Thrillseekers slammed after breaking into disused Llangollen mine

Reporter:

Hayley Collins

A MINING expert has blasted a team of thrillseekers who put their lives in danger by breaking into an abandoned mine.

The group, who call themselves ‘urban explorers’, managed to gain entry to a disused slate mine, near Llangollen, which has been shut off to the public since 1998.

An account of the exploits as well as pictures taken from inside the mine were then posted on urban exploration website 28dayslater.

The pictures show piles of slate, old trolleys and dummy miners from the days when the mine was open to the public.

One group member Georgie boasted about how easy it was to access the mineshaft.

They posted: “It’s a good one to do. Access isn’t a big problem just watch where you’re trespassing really.”

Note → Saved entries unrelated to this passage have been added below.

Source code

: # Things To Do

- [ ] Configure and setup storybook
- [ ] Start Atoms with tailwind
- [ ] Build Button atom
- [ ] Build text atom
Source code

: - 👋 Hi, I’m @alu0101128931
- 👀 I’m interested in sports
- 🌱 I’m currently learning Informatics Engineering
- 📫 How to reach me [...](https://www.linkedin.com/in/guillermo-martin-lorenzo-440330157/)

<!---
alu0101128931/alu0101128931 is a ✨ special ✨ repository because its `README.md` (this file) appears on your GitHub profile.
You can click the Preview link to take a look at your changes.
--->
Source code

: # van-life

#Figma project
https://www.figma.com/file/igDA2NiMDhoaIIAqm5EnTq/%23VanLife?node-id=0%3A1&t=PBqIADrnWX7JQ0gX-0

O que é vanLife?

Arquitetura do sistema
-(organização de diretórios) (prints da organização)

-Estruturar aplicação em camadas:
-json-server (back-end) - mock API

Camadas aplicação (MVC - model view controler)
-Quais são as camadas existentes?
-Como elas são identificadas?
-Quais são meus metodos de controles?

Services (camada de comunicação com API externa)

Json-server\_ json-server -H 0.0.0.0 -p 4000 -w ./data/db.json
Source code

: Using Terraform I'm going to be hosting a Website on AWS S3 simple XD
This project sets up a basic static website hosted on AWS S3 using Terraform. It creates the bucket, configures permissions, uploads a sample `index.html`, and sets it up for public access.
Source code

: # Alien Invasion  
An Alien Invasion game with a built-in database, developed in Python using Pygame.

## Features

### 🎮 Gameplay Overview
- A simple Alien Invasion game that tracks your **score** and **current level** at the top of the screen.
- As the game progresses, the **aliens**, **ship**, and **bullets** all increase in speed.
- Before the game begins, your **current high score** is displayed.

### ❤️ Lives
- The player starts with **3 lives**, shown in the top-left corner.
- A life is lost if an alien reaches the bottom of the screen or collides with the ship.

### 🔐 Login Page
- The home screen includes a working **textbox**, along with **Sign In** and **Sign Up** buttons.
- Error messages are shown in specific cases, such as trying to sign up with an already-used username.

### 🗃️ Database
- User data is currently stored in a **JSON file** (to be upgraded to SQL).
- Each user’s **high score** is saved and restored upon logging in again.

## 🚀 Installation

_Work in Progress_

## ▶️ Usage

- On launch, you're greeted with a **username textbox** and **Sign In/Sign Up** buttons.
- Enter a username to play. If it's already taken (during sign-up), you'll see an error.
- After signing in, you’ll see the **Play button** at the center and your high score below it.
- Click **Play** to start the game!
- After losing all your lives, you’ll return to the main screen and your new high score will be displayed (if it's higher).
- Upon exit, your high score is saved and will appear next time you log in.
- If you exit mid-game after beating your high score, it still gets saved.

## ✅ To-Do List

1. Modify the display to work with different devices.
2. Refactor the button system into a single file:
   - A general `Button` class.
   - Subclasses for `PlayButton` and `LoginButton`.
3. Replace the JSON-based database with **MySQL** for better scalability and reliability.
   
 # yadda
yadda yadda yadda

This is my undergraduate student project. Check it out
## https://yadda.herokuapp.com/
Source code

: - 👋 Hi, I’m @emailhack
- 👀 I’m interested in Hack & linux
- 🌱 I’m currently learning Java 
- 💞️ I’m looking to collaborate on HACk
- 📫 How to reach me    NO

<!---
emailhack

But the feat has been branded “absolutely foolish” by former coal miner Ted McKay, of Gwersyllt, who is now a director of the North Wales Mines Association Trust.

He said: “They are going into the dark and the unknown. There may not be the risk of gas like in coal mines, but you can have slate falling from the roof, holes and deep pools of water. It’s not only dangerous it’s absolutely foolish for anyone to go underground like that.

“You don’t know the state of the roof – if a piece of slate was to fall from a height of 10 or 20 feet and hit you on the head you are dead.”

Mr McKay, who worked down the mines for 25 years, says even he would not set foot down there.

“I certainly wouldn’t go in there,” he said.

“What would happen if you got lost – these underground caverns extend for miles and the lower ones are flooded.”

The mine finally closed in 1947 when miners downed their tools after learning they could earn more money shovelling snow.

It was eventually bought by Brian and Angela James in 1978 who operated it as a tourist attraction, complete with museum until 1998.

Mine owner Angela, 80, says she has spoken to the group who entered the mine when she spotted them on her land last month.

She said: “I think they are the first ones who have gone in there for about five years. I didn’t know they had taken photos, but they were most apologetic, they didn’t realise that it was private land.

“I don’t normally have a problem with trespassers. It is quite hard to find, I have let lots of fall down trees  near the entrance and you can’t see the entrance in the summer.”

Angela closed the mine off to the public after her husband Brian died.

She added: “I kept it on for about a year after, but you need two people to run something like that. It was a great pity because I do miss all that we had built up, but it was time to close.”